Raw data START
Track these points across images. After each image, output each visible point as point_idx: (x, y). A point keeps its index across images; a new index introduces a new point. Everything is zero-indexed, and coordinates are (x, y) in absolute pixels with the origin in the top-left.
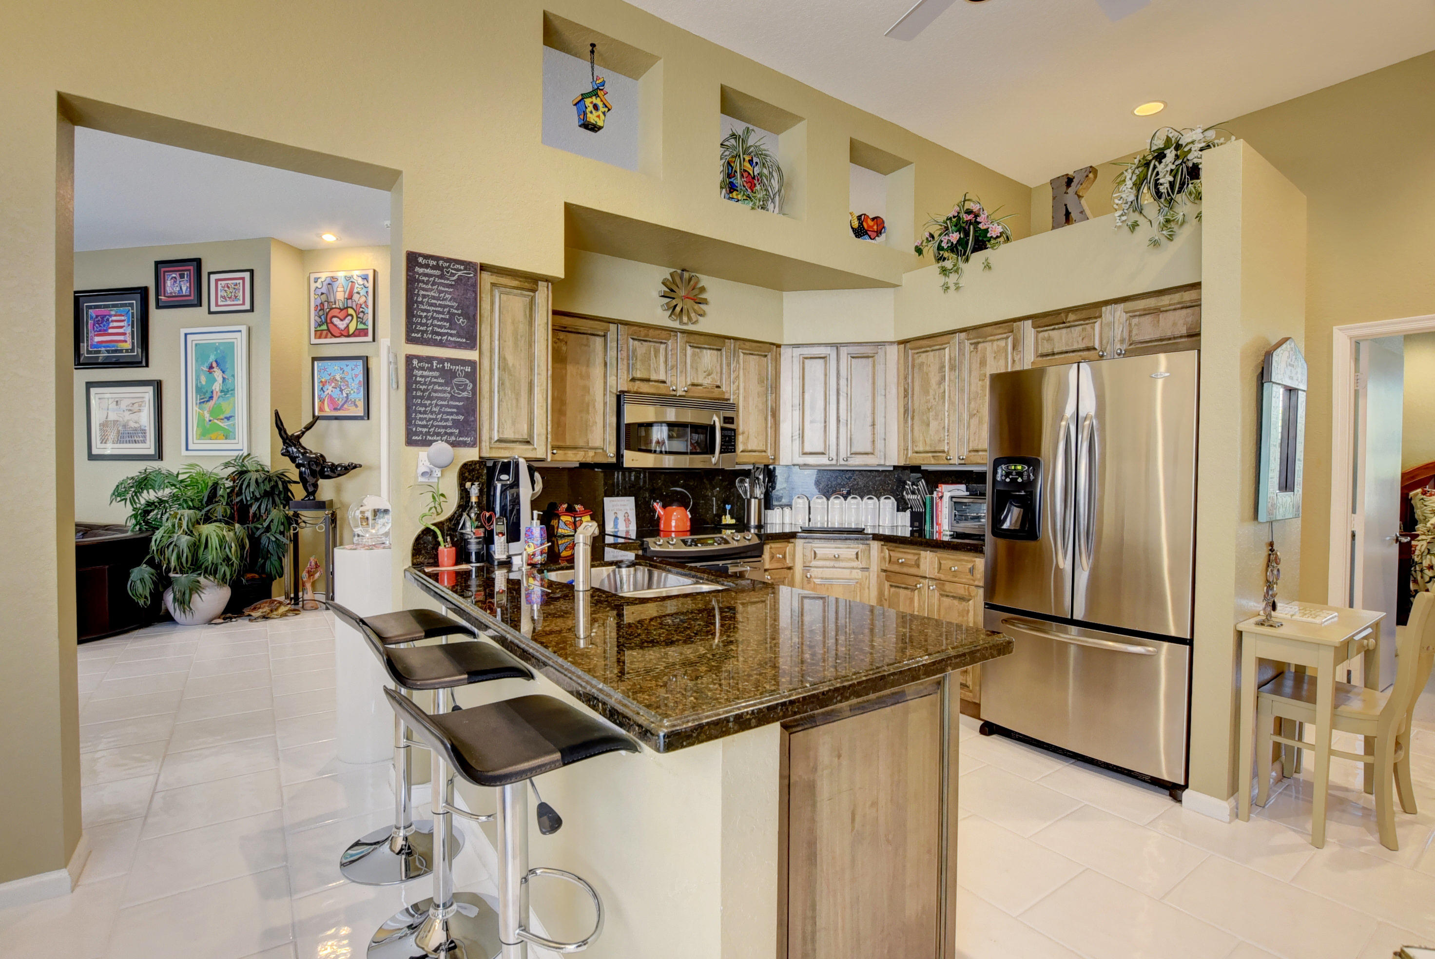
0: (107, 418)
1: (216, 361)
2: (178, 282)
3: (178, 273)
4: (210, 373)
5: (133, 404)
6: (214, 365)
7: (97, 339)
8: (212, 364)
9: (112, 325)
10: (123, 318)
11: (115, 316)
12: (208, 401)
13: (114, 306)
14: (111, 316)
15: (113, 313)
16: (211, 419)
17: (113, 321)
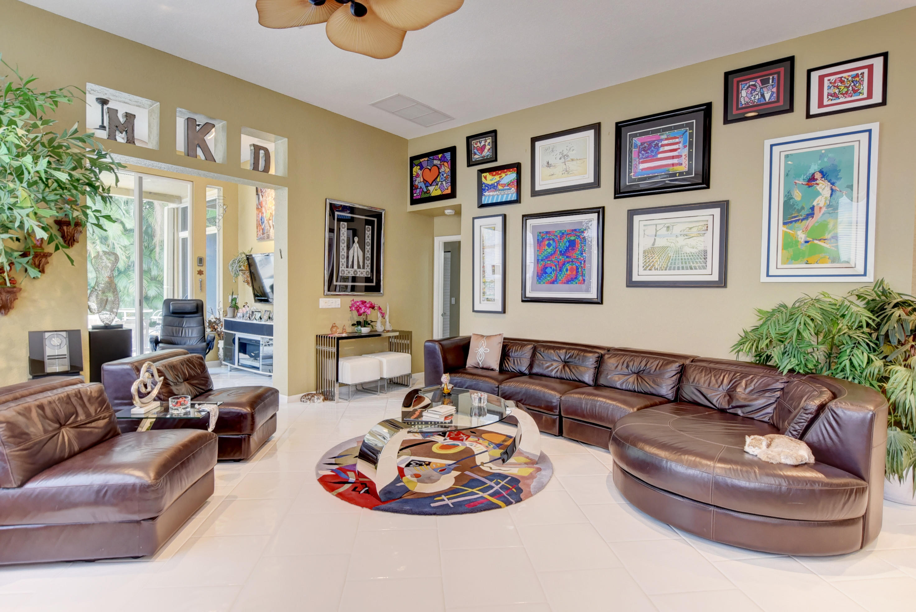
0: (653, 244)
1: (821, 172)
2: (758, 89)
3: (758, 80)
4: (810, 186)
5: (690, 228)
6: (818, 176)
7: (642, 166)
8: (813, 175)
9: (661, 149)
10: (677, 140)
11: (666, 139)
12: (802, 220)
13: (664, 130)
14: (662, 140)
15: (663, 137)
16: (808, 239)
17: (662, 146)
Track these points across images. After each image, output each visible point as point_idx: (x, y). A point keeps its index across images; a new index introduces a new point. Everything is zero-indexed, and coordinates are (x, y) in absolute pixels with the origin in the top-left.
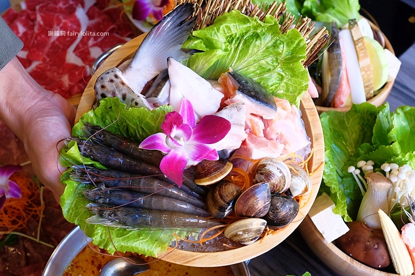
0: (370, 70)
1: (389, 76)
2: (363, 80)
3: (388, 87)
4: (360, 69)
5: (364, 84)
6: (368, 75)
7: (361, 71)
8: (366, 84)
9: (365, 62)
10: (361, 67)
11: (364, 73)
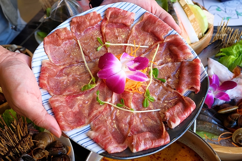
0: (196, 21)
1: (209, 24)
2: (194, 28)
3: (210, 30)
4: (190, 21)
5: (195, 30)
6: (195, 24)
7: (191, 22)
8: (196, 30)
9: (192, 17)
10: (190, 20)
11: (193, 23)
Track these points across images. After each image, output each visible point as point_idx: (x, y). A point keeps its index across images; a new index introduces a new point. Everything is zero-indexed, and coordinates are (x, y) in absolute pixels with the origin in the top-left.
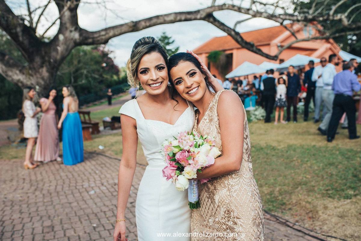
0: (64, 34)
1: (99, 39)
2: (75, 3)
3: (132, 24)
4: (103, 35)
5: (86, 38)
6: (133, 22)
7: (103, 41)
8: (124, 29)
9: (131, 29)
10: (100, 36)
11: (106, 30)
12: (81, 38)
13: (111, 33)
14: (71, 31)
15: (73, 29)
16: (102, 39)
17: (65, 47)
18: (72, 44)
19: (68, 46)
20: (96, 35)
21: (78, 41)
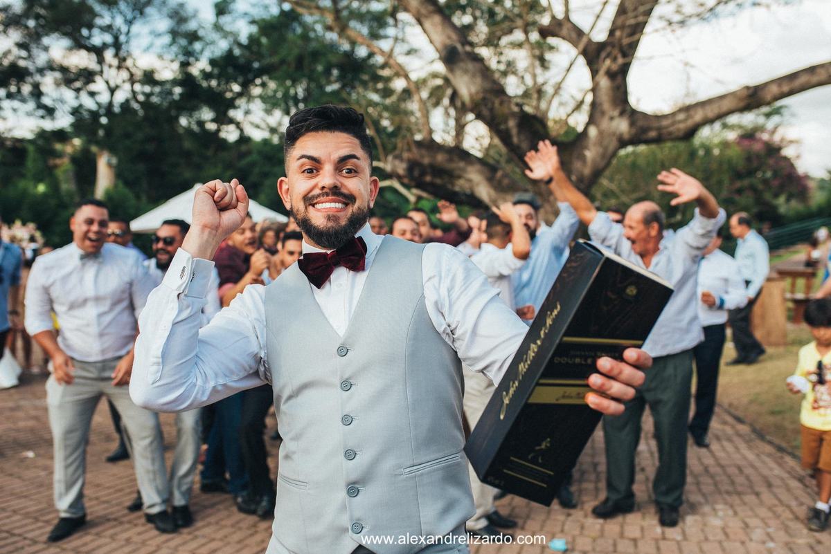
0: (597, 125)
1: (671, 129)
2: (620, 61)
3: (745, 93)
4: (680, 122)
5: (645, 130)
6: (748, 88)
7: (681, 134)
8: (726, 105)
9: (742, 104)
10: (673, 124)
11: (687, 109)
12: (634, 131)
13: (698, 116)
14: (612, 118)
15: (616, 113)
16: (679, 130)
17: (601, 150)
18: (613, 144)
19: (606, 149)
20: (665, 123)
21: (626, 136)
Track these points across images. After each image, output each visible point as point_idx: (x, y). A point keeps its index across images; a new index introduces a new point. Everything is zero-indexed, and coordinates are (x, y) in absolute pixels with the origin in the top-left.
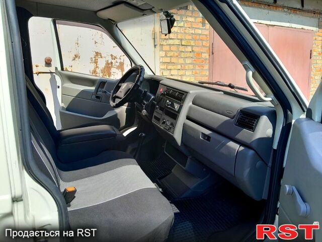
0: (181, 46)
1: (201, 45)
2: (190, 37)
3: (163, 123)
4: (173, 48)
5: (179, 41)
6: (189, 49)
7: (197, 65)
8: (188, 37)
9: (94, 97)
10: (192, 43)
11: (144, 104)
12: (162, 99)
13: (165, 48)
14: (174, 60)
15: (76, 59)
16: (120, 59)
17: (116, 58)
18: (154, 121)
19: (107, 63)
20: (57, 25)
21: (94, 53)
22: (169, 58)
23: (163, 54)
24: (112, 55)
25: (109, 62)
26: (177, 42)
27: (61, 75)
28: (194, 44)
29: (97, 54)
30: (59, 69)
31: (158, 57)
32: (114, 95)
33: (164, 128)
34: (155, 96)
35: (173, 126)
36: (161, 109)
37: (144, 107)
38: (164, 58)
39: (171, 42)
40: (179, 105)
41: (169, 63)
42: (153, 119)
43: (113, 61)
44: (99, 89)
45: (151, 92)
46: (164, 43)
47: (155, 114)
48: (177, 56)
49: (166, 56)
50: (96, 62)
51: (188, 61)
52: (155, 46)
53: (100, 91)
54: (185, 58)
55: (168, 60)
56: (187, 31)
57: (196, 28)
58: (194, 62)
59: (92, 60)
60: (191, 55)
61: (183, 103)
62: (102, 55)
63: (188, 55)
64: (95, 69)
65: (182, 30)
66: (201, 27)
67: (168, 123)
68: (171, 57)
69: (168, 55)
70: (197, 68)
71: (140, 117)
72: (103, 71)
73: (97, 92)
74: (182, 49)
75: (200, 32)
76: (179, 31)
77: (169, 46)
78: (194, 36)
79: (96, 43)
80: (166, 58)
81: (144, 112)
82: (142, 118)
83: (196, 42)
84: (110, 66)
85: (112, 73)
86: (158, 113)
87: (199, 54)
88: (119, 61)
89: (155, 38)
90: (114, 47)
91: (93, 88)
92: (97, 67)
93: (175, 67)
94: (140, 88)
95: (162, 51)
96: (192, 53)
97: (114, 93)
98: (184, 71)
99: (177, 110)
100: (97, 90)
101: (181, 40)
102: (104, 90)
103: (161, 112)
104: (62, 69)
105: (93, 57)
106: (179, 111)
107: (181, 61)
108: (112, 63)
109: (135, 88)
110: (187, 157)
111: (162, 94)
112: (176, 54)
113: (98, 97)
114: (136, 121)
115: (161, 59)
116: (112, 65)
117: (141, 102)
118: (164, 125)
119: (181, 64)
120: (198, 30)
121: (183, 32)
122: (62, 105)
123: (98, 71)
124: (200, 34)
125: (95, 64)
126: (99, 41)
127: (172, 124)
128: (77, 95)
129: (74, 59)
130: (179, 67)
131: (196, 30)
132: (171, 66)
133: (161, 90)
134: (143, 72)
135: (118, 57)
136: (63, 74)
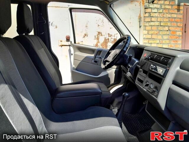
0: (160, 27)
1: (176, 25)
2: (167, 20)
3: (146, 85)
4: (153, 28)
5: (159, 23)
6: (167, 28)
7: (172, 40)
8: (165, 20)
9: (93, 61)
10: (169, 24)
11: (129, 67)
12: (145, 63)
13: (148, 28)
14: (154, 37)
15: (85, 37)
16: (114, 36)
17: (111, 35)
18: (137, 83)
19: (105, 40)
20: (72, 13)
21: (97, 33)
22: (150, 35)
23: (146, 32)
24: (109, 34)
25: (107, 38)
26: (157, 24)
27: (73, 46)
28: (170, 25)
29: (99, 33)
30: (73, 42)
31: (142, 35)
32: (105, 60)
33: (147, 90)
34: (139, 61)
35: (157, 89)
36: (145, 72)
37: (129, 70)
38: (146, 35)
39: (152, 24)
40: (164, 70)
41: (150, 39)
42: (137, 80)
43: (110, 38)
44: (97, 56)
45: (135, 58)
46: (147, 24)
47: (138, 76)
48: (157, 34)
49: (148, 34)
50: (98, 39)
51: (165, 37)
52: (140, 27)
53: (97, 57)
54: (162, 35)
55: (149, 36)
56: (165, 16)
57: (172, 13)
58: (170, 38)
59: (95, 38)
60: (168, 33)
61: (169, 67)
62: (102, 34)
63: (165, 33)
64: (97, 43)
65: (161, 15)
66: (177, 13)
67: (152, 86)
68: (152, 34)
69: (150, 33)
70: (172, 42)
71: (126, 78)
72: (102, 45)
73: (95, 58)
74: (160, 28)
75: (175, 16)
76: (159, 16)
77: (151, 27)
78: (170, 19)
79: (99, 26)
80: (148, 35)
81: (129, 74)
82: (127, 78)
83: (172, 23)
84: (107, 41)
85: (108, 46)
86: (141, 75)
87: (174, 32)
88: (113, 37)
89: (141, 21)
90: (111, 28)
91: (93, 55)
92: (98, 42)
93: (155, 41)
94: (126, 53)
95: (146, 30)
96: (169, 31)
97: (105, 58)
98: (162, 45)
99: (162, 74)
100: (95, 57)
101: (160, 22)
102: (100, 56)
103: (144, 75)
104: (75, 42)
105: (96, 35)
106: (164, 76)
107: (160, 37)
108: (108, 39)
109: (122, 53)
110: (170, 122)
111: (146, 59)
112: (156, 32)
113: (96, 62)
114: (123, 80)
115: (144, 36)
116: (108, 41)
117: (126, 65)
118: (147, 87)
119: (160, 40)
120: (174, 15)
121: (162, 16)
122: (73, 66)
123: (99, 44)
124: (175, 18)
125: (97, 40)
126: (101, 24)
127: (156, 88)
128: (83, 60)
129: (84, 37)
130: (158, 42)
131: (172, 14)
132: (151, 41)
133: (145, 55)
134: (129, 40)
135: (113, 35)
136: (75, 46)
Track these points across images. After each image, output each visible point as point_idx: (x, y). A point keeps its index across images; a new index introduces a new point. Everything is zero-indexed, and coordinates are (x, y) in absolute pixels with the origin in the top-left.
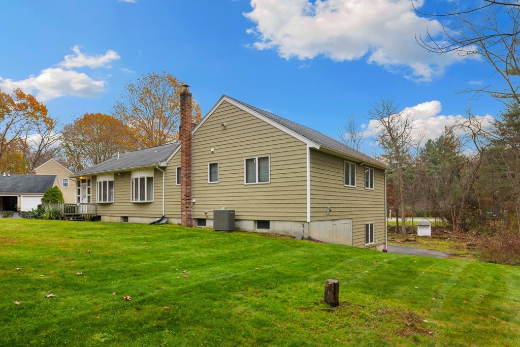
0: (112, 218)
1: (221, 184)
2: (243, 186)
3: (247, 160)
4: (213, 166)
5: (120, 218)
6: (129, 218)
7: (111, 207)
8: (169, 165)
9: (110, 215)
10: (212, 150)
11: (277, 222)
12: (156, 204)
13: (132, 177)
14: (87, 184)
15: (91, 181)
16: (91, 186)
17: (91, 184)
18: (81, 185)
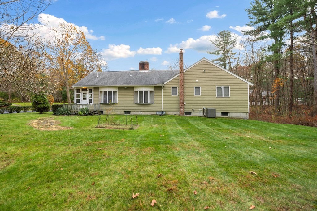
0: (115, 112)
1: (202, 96)
2: (215, 98)
3: (217, 87)
4: (198, 88)
5: (123, 112)
6: (131, 112)
7: (115, 105)
8: (166, 85)
9: (114, 110)
10: (197, 81)
11: (233, 113)
12: (155, 104)
13: (135, 90)
14: (88, 91)
15: (93, 90)
16: (93, 93)
17: (93, 92)
18: (80, 92)
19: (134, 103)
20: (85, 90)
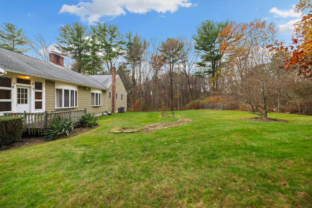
1: (118, 100)
2: (121, 101)
3: (121, 94)
10: (117, 89)
13: (92, 91)
14: (33, 86)
15: (44, 85)
16: (44, 91)
17: (44, 88)
18: (12, 85)
19: (91, 106)
20: (27, 82)
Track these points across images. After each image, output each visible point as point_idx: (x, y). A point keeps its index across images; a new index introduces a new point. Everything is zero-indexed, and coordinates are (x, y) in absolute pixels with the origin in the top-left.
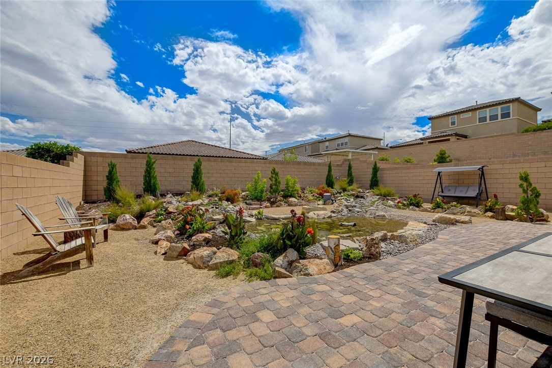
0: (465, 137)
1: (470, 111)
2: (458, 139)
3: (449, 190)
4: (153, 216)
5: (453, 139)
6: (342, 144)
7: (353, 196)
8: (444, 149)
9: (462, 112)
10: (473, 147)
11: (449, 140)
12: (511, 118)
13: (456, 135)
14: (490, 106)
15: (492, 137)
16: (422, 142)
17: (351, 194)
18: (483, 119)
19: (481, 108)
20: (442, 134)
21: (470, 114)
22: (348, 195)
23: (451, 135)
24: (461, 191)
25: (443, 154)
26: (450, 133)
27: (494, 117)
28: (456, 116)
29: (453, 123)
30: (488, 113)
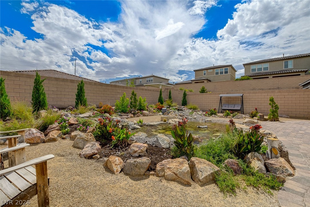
0: (210, 81)
1: (212, 69)
2: (207, 82)
3: (225, 106)
4: (57, 128)
5: (205, 81)
6: (149, 81)
7: (177, 109)
8: (204, 86)
9: (209, 69)
10: (216, 86)
11: (204, 82)
12: (228, 74)
13: (207, 80)
14: (220, 67)
15: (224, 82)
16: (191, 82)
17: (175, 108)
18: (217, 73)
19: (217, 68)
20: (201, 79)
21: (211, 70)
22: (174, 109)
23: (205, 80)
24: (231, 107)
25: (203, 89)
26: (204, 78)
27: (221, 73)
28: (206, 71)
29: (205, 74)
30: (219, 70)
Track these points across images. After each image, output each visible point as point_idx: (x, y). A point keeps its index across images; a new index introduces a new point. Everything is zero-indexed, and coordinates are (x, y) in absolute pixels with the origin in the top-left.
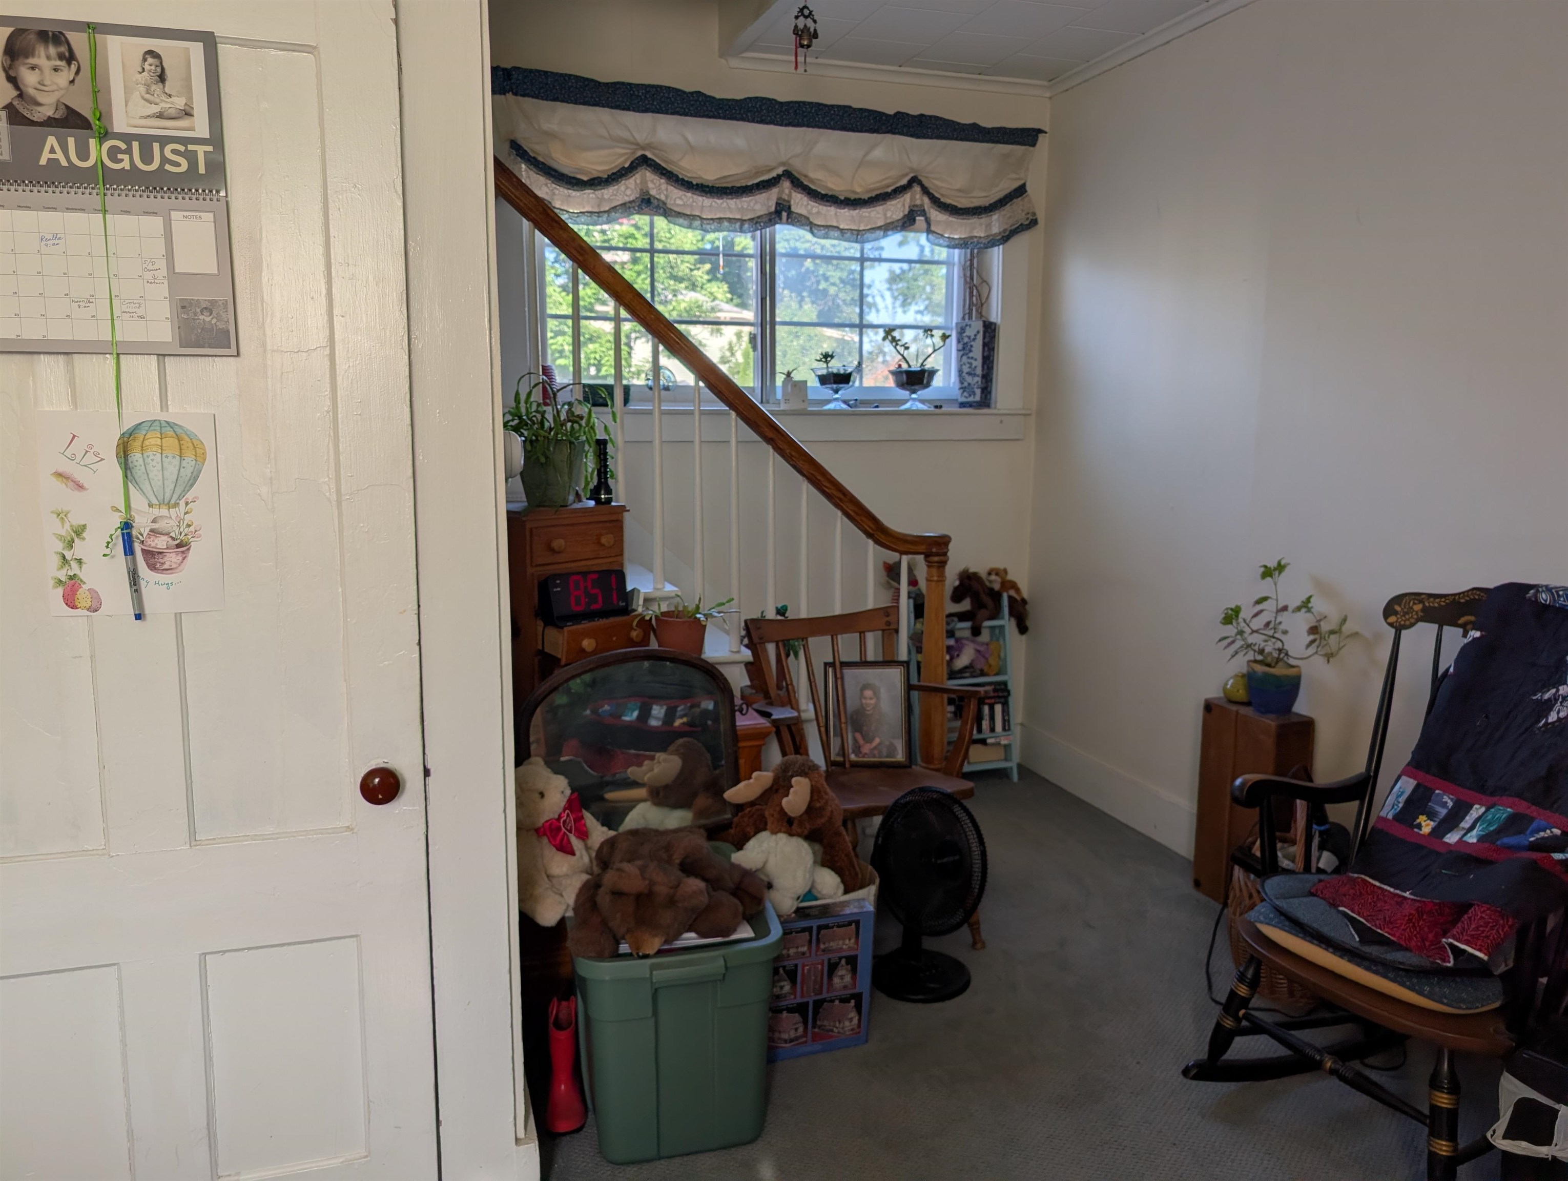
Raw data END
### Problem description:
Retype exactly the lines above, from the one with "72: (103, 71)" through the one with "104: (62, 69)", inclusive.

### Exercise output:
72: (103, 71)
73: (97, 92)
74: (182, 49)
75: (200, 32)
76: (179, 31)
77: (169, 46)
78: (194, 36)
79: (96, 43)
80: (166, 58)
81: (144, 112)
82: (142, 118)
83: (196, 42)
84: (110, 66)
85: (112, 73)
86: (158, 113)
87: (199, 54)
88: (119, 61)
89: (155, 38)
90: (114, 47)
91: (93, 88)
92: (97, 67)
93: (175, 67)
94: (140, 88)
95: (162, 51)
96: (192, 53)
97: (114, 93)
98: (184, 71)
99: (177, 110)
100: (97, 90)
101: (181, 40)
102: (104, 90)
103: (161, 112)
104: (62, 69)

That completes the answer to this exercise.